___ Data records ___

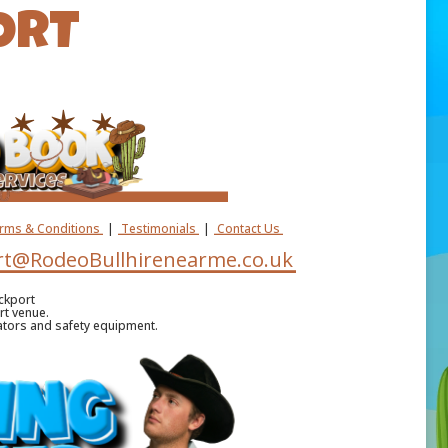
ORT
erms & Conditions
|
Testimonials
|
Contact Us
t@RodeoBullhirenearme.co.uk
ckport
rt venue.
ators and safety equipment.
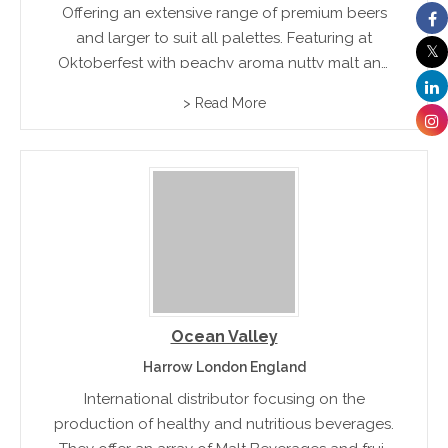
Offering an extensive range of premium beers
and larger to suit all palettes. Featuring at
Oktoberfest with peachy aroma nutty malt and
balance of nutty hop dryness. Varieties include
> Read More
Root Beer, Ginger Ale and sodas to suit all
palettes
Ocean Valley
Harrow London England
International distributor focusing on the
production of healthy and nutritious beverages.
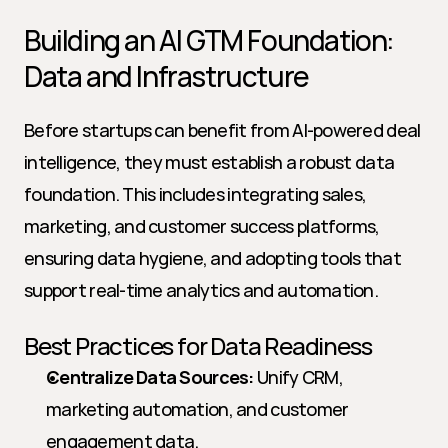
Building an AI GTM Foundation: 
Data and Infrastructure
Before startups can benefit from AI-powered deal 
intelligence, they must establish a robust data 
foundation. This includes integrating sales, 
marketing, and customer success platforms, 
ensuring data hygiene, and adopting tools that 
support real-time analytics and automation.
Best Practices for Data Readiness
Centralize Data Sources:
 Unify CRM, 
marketing automation, and customer 
engagement data.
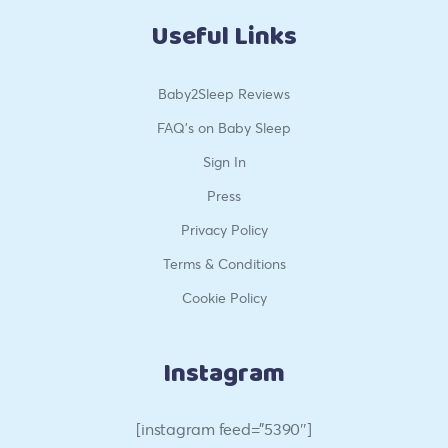
Useful Links
Baby2Sleep Reviews
FAQ’s on Baby Sleep
Sign In
Press
Privacy Policy
Terms & Conditions
Cookie Policy
Instagram
[instagram feed=”5390″]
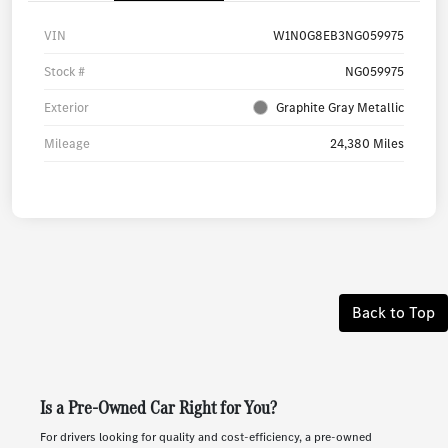
VIN
W1N0G8EB3NG059975
Stock #
NG059975
Exterior
Graphite Gray Metallic
Mileage
24,380 Miles
Back to Top
Is a Pre-Owned Car Right for You?
For drivers looking for quality and cost-efficiency, a pre-owned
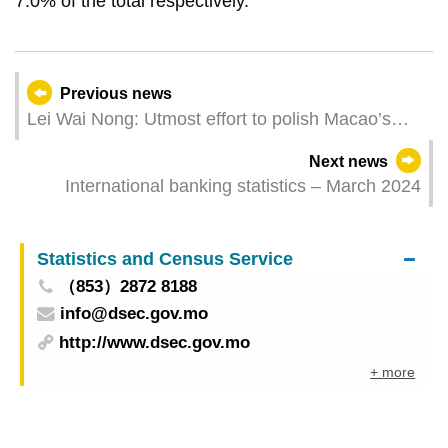
7.0% of the total respectively.
Previous news
Lei Wai Nong: Utmost effort to polish Macao’s
‘golden business card’ as an international
Next news
metropolis
International banking statistics – March 2024
Statistics and Census Service
（853）2872 8188
info@dsec.gov.mo
http://www.dsec.gov.mo
+ more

___

# Exercise instructions
How many of the lines in the data above carry the word "nutty"? Say the number and nothing else.

# Exercise solution
2